Your dosha constitution – your finger print
According to this, yes, we all are a combination of only these three doshas. Yet, there are many possible combinations: some have one very clearly dominant dosha, others two (with one being dominant over the second), very few are evenly balanced. Yet, even individuals who have the same dominant dosha (combination) can be very different, for each dosha has many qualities, and we all express different aspects of each dosha, so it’s kind of like with finger prints: we all have them, yet no two people’s finger prints are the same.
Obviously, there is a lot more to learn about this than I can convey in a single blog entry. This is really more to give you an overview of what I find fascinating. If you’re hooked: Once again, I recommend Judith H. Morrison’s The Book of Ayurveda. Also, for the Swedes among you: Skapa din hälsa med Ayurveda by Maivor Stigengreen (available in German as Ayurveda: Die eigene Gesundheit stärken).
So what is the point of knowing your dosha(s)?

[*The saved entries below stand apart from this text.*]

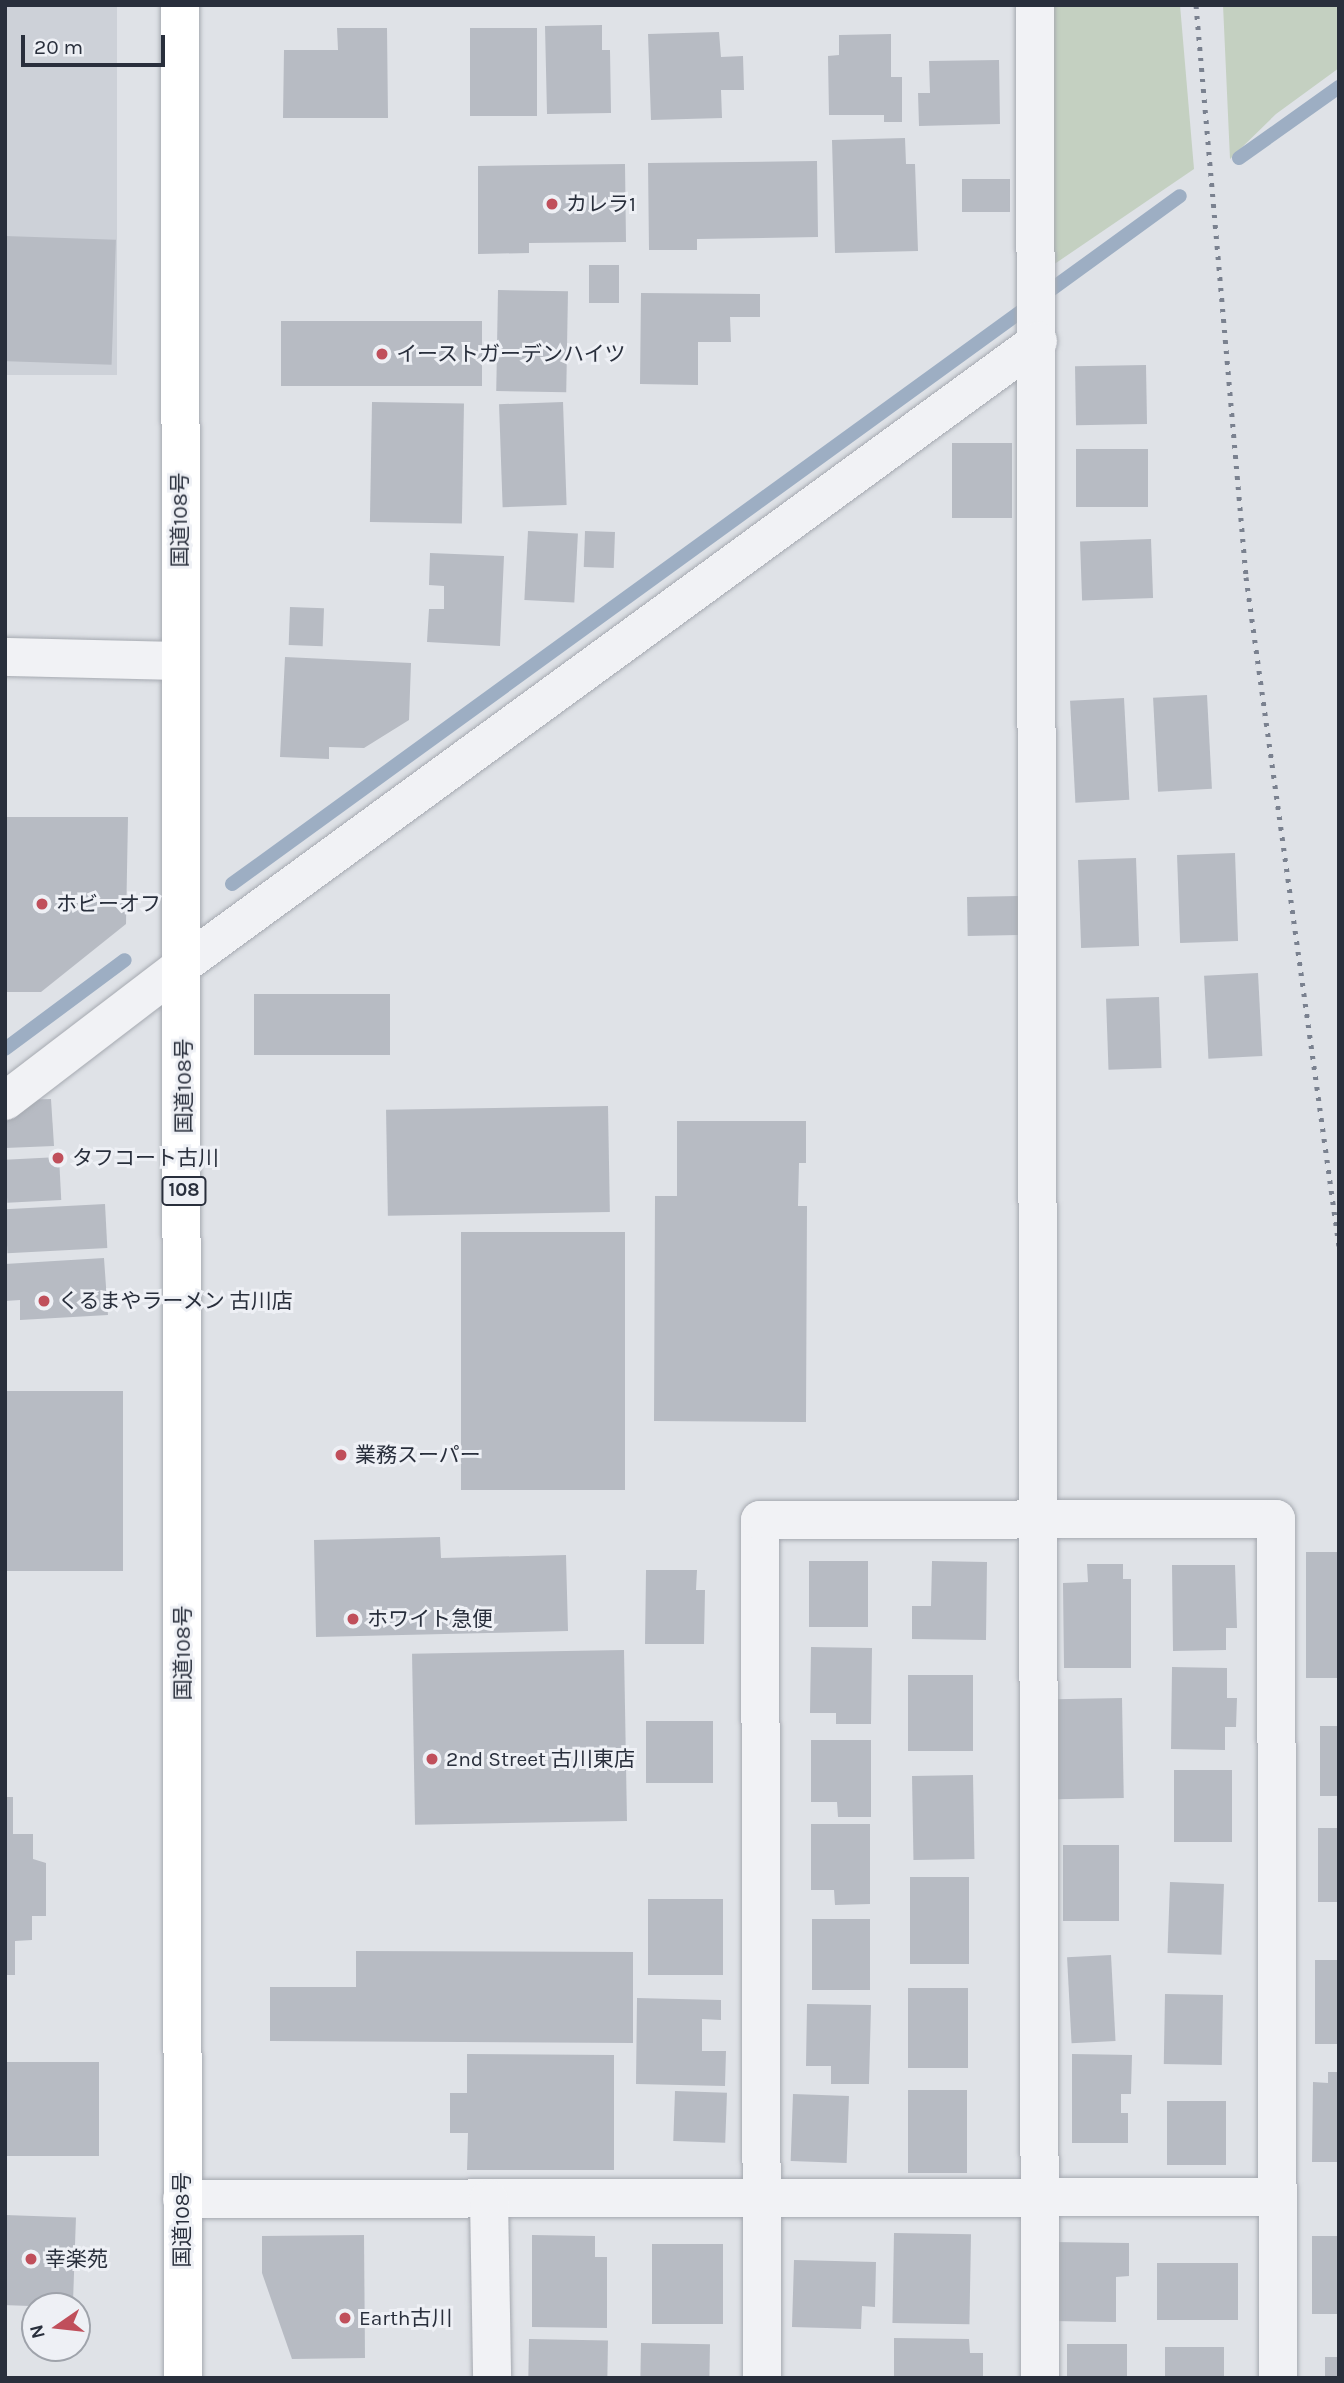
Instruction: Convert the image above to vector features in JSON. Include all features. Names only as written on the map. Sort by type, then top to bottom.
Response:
[{"type":"highway","name":"国道108号","points":[[180,5],[180,661],[184,964],[183,2378]]},
{"type":"street","points":[[1035,5],[1040,2378]]},
{"type":"street","points":[[5,1101],[184,964],[1037,327]]},
{"type":"street","points":[[5,657],[180,661]]},
{"type":"street","points":[[762,2378],[760,1520],[1276,1519],[1278,2378]]},
{"type":"street","points":[[182,2199],[1277,2197]]},
{"type":"street","points":[[489,2199],[492,2378]]},
{"type":"shaded area","points":[[5,5],[117,5],[117,375],[5,375]]},
{"type":"green space","points":[[1053,5],[1180,5],[1194,169],[1053,265]]},
{"type":"green space","points":[[1223,5],[1339,5],[1339,68],[1276,114],[1230,159]]},
{"type":"building","points":[[602,25],[602,50],[610,50],[611,113],[547,114],[545,26]]},
{"type":"building","points":[[337,28],[387,28],[388,118],[283,118],[284,50],[338,50]]},
{"type":"building","points":[[470,28],[537,28],[537,116],[470,116]]},
{"type":"building","points":[[719,32],[721,57],[743,56],[744,90],[721,90],[722,118],[651,120],[648,34]]},
{"type":"building","points":[[891,34],[891,77],[902,77],[902,122],[884,122],[884,115],[829,115],[828,56],[839,55],[839,35]]},
{"type":"building","points":[[999,60],[1000,124],[919,126],[918,93],[930,93],[929,61]]},
{"type":"building","points":[[905,138],[906,164],[915,164],[918,251],[835,253],[832,140]]},
{"type":"building","points":[[817,161],[818,237],[697,239],[697,250],[649,250],[648,163]]},
{"type":"building","name":"カレラ1","points":[[625,164],[626,242],[529,243],[529,253],[478,254],[478,166]]},
{"type":"building","points":[[962,179],[1010,179],[1010,212],[962,212]]},
{"type":"building","points":[[5,236],[116,240],[112,365],[5,361]]},
{"type":"building","points":[[589,265],[619,265],[619,303],[589,303]]},
{"type":"building","points":[[498,290],[568,291],[566,392],[496,391]]},
{"type":"building","points":[[641,293],[760,294],[760,317],[730,317],[731,342],[698,342],[698,385],[640,384]]},
{"type":"building","name":"イーストガーデンハイツ","points":[[281,321],[482,321],[482,386],[281,386]]},
{"type":"building","points":[[1146,365],[1147,424],[1076,425],[1075,366]]},
{"type":"building","points":[[372,402],[464,404],[462,524],[370,522]]},
{"type":"building","points":[[563,402],[567,505],[503,507],[499,404]]},
{"type":"building","points":[[952,443],[1012,443],[1012,518],[952,518]]},
{"type":"building","points":[[1076,449],[1148,449],[1148,507],[1076,507]]},
{"type":"building","points":[[528,531],[578,534],[574,603],[524,600]]},
{"type":"building","points":[[585,531],[615,532],[614,568],[584,567]]},
{"type":"building","points":[[1151,539],[1153,598],[1082,600],[1080,541]]},
{"type":"building","points":[[430,553],[504,556],[500,646],[427,642],[429,609],[444,609],[444,586],[429,585]]},
{"type":"building","points":[[290,607],[324,608],[323,646],[289,645]]},
{"type":"building","points":[[285,657],[411,663],[409,720],[364,748],[329,747],[329,759],[280,757]]},
{"type":"building","points":[[1207,695],[1212,789],[1158,792],[1153,698]]},
{"type":"building","points":[[1124,698],[1129,800],[1075,803],[1070,701]]},
{"type":"building","points":[[5,817],[128,817],[126,924],[41,992],[5,992]]},
{"type":"building","points":[[1235,853],[1238,941],[1180,943],[1177,855]]},
{"type":"building","points":[[1136,858],[1139,946],[1081,948],[1078,860]]},
{"type":"building","points":[[1021,896],[1022,935],[968,936],[967,897]]},
{"type":"building","points":[[1258,973],[1262,1056],[1208,1059],[1204,976]]},
{"type":"building","points":[[254,994],[390,994],[390,1055],[254,1055]]},
{"type":"building","points":[[1159,997],[1161,1068],[1109,1070],[1106,999]]},
{"type":"building","points":[[51,1099],[54,1146],[5,1148],[5,1113],[21,1100]]},
{"type":"building","points":[[608,1106],[610,1212],[388,1216],[386,1110]]},
{"type":"building","points":[[677,1121],[806,1121],[806,1163],[799,1163],[798,1206],[807,1206],[806,1422],[654,1421],[655,1196],[677,1196]]},
{"type":"building","points":[[59,1157],[61,1200],[7,1203],[5,1160]]},
{"type":"building","points":[[105,1204],[107,1248],[7,1253],[5,1209]]},
{"type":"building","points":[[461,1232],[625,1232],[625,1490],[461,1490]]},
{"type":"building","points":[[104,1258],[108,1315],[20,1320],[20,1300],[5,1301],[5,1264]]},
{"type":"building","points":[[5,1391],[123,1391],[123,1571],[5,1571]]},
{"type":"building","points":[[440,1537],[441,1558],[566,1555],[568,1631],[316,1637],[314,1540]]},
{"type":"building","points":[[1306,1552],[1339,1552],[1339,1678],[1306,1678]]},
{"type":"building","points":[[809,1561],[868,1561],[868,1627],[809,1627]]},
{"type":"building","points":[[932,1561],[987,1562],[986,1640],[912,1639],[912,1606],[931,1606]]},
{"type":"building","points":[[1087,1564],[1123,1564],[1123,1579],[1131,1579],[1131,1668],[1064,1668],[1063,1583],[1088,1582]]},
{"type":"building","points":[[1172,1565],[1235,1565],[1237,1628],[1226,1628],[1226,1650],[1173,1651]]},
{"type":"building","points":[[646,1570],[697,1570],[696,1590],[705,1590],[704,1644],[645,1644]]},
{"type":"building","points":[[811,1647],[872,1648],[871,1724],[836,1724],[836,1713],[810,1713]]},
{"type":"building","points":[[624,1650],[627,1821],[415,1825],[412,1654]]},
{"type":"building","points":[[1172,1667],[1227,1668],[1227,1698],[1237,1698],[1236,1727],[1225,1727],[1225,1750],[1171,1749]]},
{"type":"building","points":[[908,1675],[973,1675],[973,1751],[908,1751]]},
{"type":"building","points":[[1122,1698],[1124,1798],[1058,1799],[1056,1699]]},
{"type":"building","points":[[646,1721],[713,1721],[713,1783],[646,1783]]},
{"type":"building","points":[[1320,1726],[1339,1726],[1339,1796],[1320,1796]]},
{"type":"building","points":[[811,1740],[871,1740],[871,1817],[838,1817],[837,1802],[811,1802]]},
{"type":"building","points":[[1174,1770],[1232,1770],[1232,1842],[1174,1842]]},
{"type":"building","points":[[973,1775],[974,1859],[913,1860],[912,1776]]},
{"type":"building","points":[[5,1797],[13,1797],[13,1834],[33,1834],[33,1859],[46,1863],[46,1916],[32,1916],[32,1940],[15,1941],[15,1975],[5,1975]]},
{"type":"building","points":[[811,1824],[870,1824],[870,1904],[835,1905],[834,1890],[811,1890]]},
{"type":"building","points":[[1318,1828],[1339,1828],[1339,1902],[1318,1902]]},
{"type":"building","points":[[1063,1845],[1119,1845],[1119,1921],[1063,1921]]},
{"type":"building","points":[[910,1877],[969,1877],[969,1964],[910,1964]]},
{"type":"building","points":[[1170,1882],[1224,1884],[1221,1955],[1168,1953]]},
{"type":"building","points":[[648,1899],[723,1899],[723,1975],[648,1975]]},
{"type":"building","points":[[812,1919],[870,1919],[870,1990],[812,1990]]},
{"type":"building","points":[[356,1951],[633,1952],[633,2043],[270,2041],[270,1987],[356,1987]]},
{"type":"building","points":[[1111,1955],[1116,2041],[1072,2043],[1067,1957]]},
{"type":"building","points":[[1315,1960],[1339,1960],[1339,2044],[1315,2044]]},
{"type":"building","points":[[908,1988],[968,1988],[968,2068],[908,2068]]},
{"type":"building","points":[[1165,1994],[1223,1995],[1222,2065],[1164,2064]]},
{"type":"building","points":[[637,1998],[721,2000],[721,2020],[702,2019],[702,2051],[726,2051],[725,2086],[636,2084]]},
{"type":"building","points":[[807,2004],[871,2005],[869,2084],[831,2084],[831,2066],[806,2066]]},
{"type":"building","points":[[467,2054],[614,2055],[614,2170],[467,2170],[468,2133],[450,2133],[450,2093],[467,2093]]},
{"type":"building","points":[[1072,2054],[1132,2055],[1131,2094],[1121,2094],[1121,2113],[1128,2113],[1128,2143],[1072,2143]]},
{"type":"building","points":[[5,2062],[99,2062],[99,2156],[5,2156]]},
{"type":"building","points":[[1328,2072],[1339,2072],[1339,2162],[1312,2162],[1313,2082],[1328,2083]]},
{"type":"building","points":[[908,2090],[967,2090],[967,2173],[908,2173]]},
{"type":"building","points":[[675,2091],[727,2093],[725,2143],[673,2141]]},
{"type":"building","points":[[793,2094],[849,2096],[847,2163],[791,2161]]},
{"type":"building","points":[[1167,2101],[1226,2101],[1226,2165],[1167,2165]]},
{"type":"building","points":[[5,2215],[76,2217],[73,2292],[21,2292],[21,2306],[5,2305]]},
{"type":"building","points":[[894,2233],[971,2234],[969,2324],[892,2323]]},
{"type":"building","points":[[364,2235],[365,2358],[292,2359],[262,2273],[262,2236]]},
{"type":"building","points":[[532,2235],[595,2236],[595,2257],[607,2257],[607,2328],[532,2327]]},
{"type":"building","points":[[1312,2236],[1339,2236],[1339,2314],[1312,2314]]},
{"type":"building","points":[[1052,2242],[1129,2243],[1129,2276],[1116,2277],[1116,2322],[1051,2321]]},
{"type":"building","points":[[652,2244],[723,2244],[723,2324],[652,2324]]},
{"type":"building","points":[[794,2260],[876,2262],[875,2307],[862,2306],[861,2329],[792,2327]]},
{"type":"building","points":[[1157,2263],[1238,2263],[1238,2320],[1157,2320]]},
{"type":"building","points":[[894,2338],[969,2339],[970,2353],[983,2353],[983,2378],[894,2378]]},
{"type":"building","points":[[529,2339],[608,2340],[607,2378],[528,2378]]},
{"type":"building","points":[[641,2343],[710,2344],[709,2378],[640,2378]]},
{"type":"building","points":[[1067,2344],[1127,2344],[1127,2378],[1067,2378]]},
{"type":"building","points":[[1165,2347],[1224,2347],[1224,2378],[1165,2378]]},
{"type":"building","points":[[1325,2357],[1339,2357],[1339,2378],[1325,2378]]},
{"type":"waterway","points":[[1239,158],[1339,87]]},
{"type":"waterway","points":[[232,884],[1180,196]]},
{"type":"waterway","points":[[5,1049],[125,960]]},
{"type":"railway","points":[[1196,5],[1246,577],[1339,1246]]},
{"type":"place","name":"カレラ1","points":[[552,204]]},
{"type":"place","name":"イーストガーデンハイツ","points":[[382,354]]},
{"type":"place","name":"ホビーオフ","points":[[42,904]]},
{"type":"place","name":"タフコート古川","points":[[58,1158]]},
{"type":"place","name":"くるまやラーメン 古川店","points":[[44,1301]]},
{"type":"place","name":"業務スーパー","points":[[341,1455]]},
{"type":"place","name":"ホワイト急便","points":[[353,1619]]},
{"type":"place","name":"2nd Street 古川東店","points":[[432,1759]]},
{"type":"place","name":"幸楽苑","points":[[31,2259]]},
{"type":"place","name":"Earth古川","points":[[345,2318]]}]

To put it simply knowing your nature is what it takes for you to be able to live according to that nature. Maybe you are so in tune with your intuition that you already do – then you don’t need any of this. This is just the irony: Ayurveda is actually a tool for following your intuition – which only those of us need who have forgotten/“over-written“ our ability to do just that. My guess is that there are many more like me who have been taught, and allowed others to teach them to obey somebody else’s rules rather than the signs their own body gives them. How many of us weren’t taught that everybody in the family eats at the same time, the same food? But what if we have different needs? The idea to make everyone equal is not a bad one. However, we are not all the same, so what’s really important isn’t „the same for everyone“ but creating the same opportunity for everyone to meet their individual needs.Living in tune with your nature according to Ayurveda does not mean balancing out all three doshas so that you have exactly the same amount of each in you. Maintaining a balance means taking into account your personal dosha constitution and living according to it. This is nothing stable – your constituiton can change, and is dependent on factors such as environment, age, your particular situation in life (work environment, relationships, etc.). Everything is connected. Also, since like increases like, and like is often drawn to like, you will most likely develop imbalances in your dominant dosha(s).
Who are you?
Maybe you are curious now as to what your dominant dosha(s) might be, and whether you have any imbalances. Or maybe you just enjoy these kind of „personality tests“. Either way, here is a link to an online test. If you want to figure out whether you have any imbalances: take the test twice. Once answer according to your current situation, the second time answer according to what you would consider your normal state. The areas where you get different scores show you where your imbalance lies.
PS: This is a scheduled post by the way, like most everything today, Friday and Saturday will be. Contrary to what it may seem like, I am not a only a homemaker, I do have another job, one that society deems worthy of recognizing as such (= I get paid for that one). I have a weird schedule where I sometimes have long periods where I am off work, followed by days where I do nothing but work and sleep. So that’s that.